Voting-rights advocates are suing over that maneuver, too, and the case is currently pending before a mid-level Florida appeals court. A final decision isn’t expected before the midterms (especially since the losing side would almost certainly appeal to the Florida Supreme Court anyway), but that doesn’t mean the lawsuit will disappear. In fact, it is just one of many lawsuits that could continue to change the face of the national congressional map for years after the “2021-22” redistricting cycle is supposed to be complete.
On that note, we already know that at least one state will have to go through the redistricting process again during 2023-24: North Carolina. The North Carolina Supreme Court struck down the legislature’s first two attempts at drawing a congressional map and eventually imposed its own, but the map is only valid for one election cycle. Several other states could join North Carolina. There’s Florida, of course, where past rulings by the Florida Supreme Court (albeit a less conservative one) suggest that the new map should be struck down as both a racial and partisan gerrymander. This would necessitate a complete redraw ahead of the elections in 2024 — or, if the case really drags on, 2026.
The Ohio Supreme Court is also currently considering the legality of Ohio Republicans’ second attempt at a congressional map, which is not all that different from the one that was struck down as a partisan gerrymander in January. If they strike it down again, Ohio will have to adopt a new map for the 2024 elections. And regardless, Ohio will have to adopt a new map for 2026 anyway, since this one was not passed with bipartisan support, which is required in Ohio for a map to last the entire decade.

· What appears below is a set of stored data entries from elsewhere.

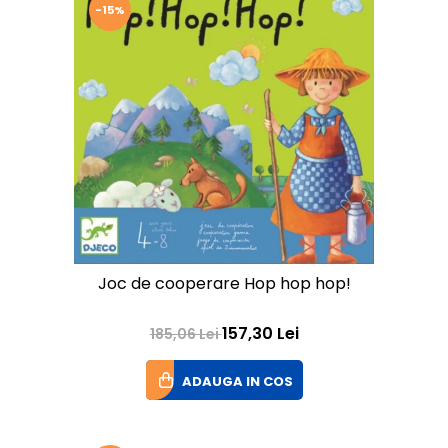
-15%
Joc de cooperare Hop hop hop!
157,30 Lei
185,06 Lei
ADAUGA IN COS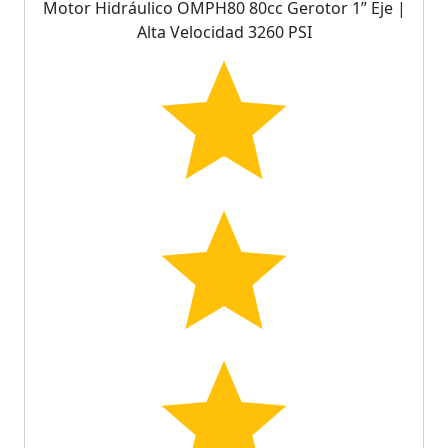
Motor Hidráulico OMPH80 80cc Gerotor 1” Eje |
Alta Velocidad 3260 PSI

There are also Alabama and Louisiana, whose maps seem destined to be decided by a single U.S. Supreme Court decision next year, as they both hinge on the question of whether the Voting Rights Act requires them each to draw a second Black district. Because this is a federal case, the decision here could also inspire — or force — other states to redraw their maps to include fewer or more minority-opportunity seats, depending on which way the ruling goes.
Why do gerrymandered districts look so weird?
But the case with the biggest potential repercussions is a federal lawsuit brought by Republicans in North Carolina that makes a radical argument: that only state legislatures, not state courts, have the power to draw new congressional districts. The Supreme Court will decide on Thursday whether to take the case, and if they decide to embrace its argument to the fullest, every congressional map not enacted by a legislature could be invalidated. This would mean not only throwing out court-ordered maps in Connecticut, Minnesota, New Hampshire, New York, Pennsylvania, Virginia and Wisconsin, but potentially also commission-drawn maps in Arizona, California, Colorado, Hawaii, Idaho, Michigan, Montana, New Jersey and Washington. In other words, the 2020s could see a historic amount of mid-decade redistricting.
And this underscores the folly of ever declaring redistricting complete; maps are never set in stone. The national congressional map might be “darn close” to final for 2022, but it will continue to evolve in the years after. While it’s tempting to wrap up our redistricting coverage with a neat little bow, I’m not going to do that. Redistricting doesn’t work like that. Maps could still change; partisan and racial biases could still get better or worse. This isn’t goodbye; it’s see you later.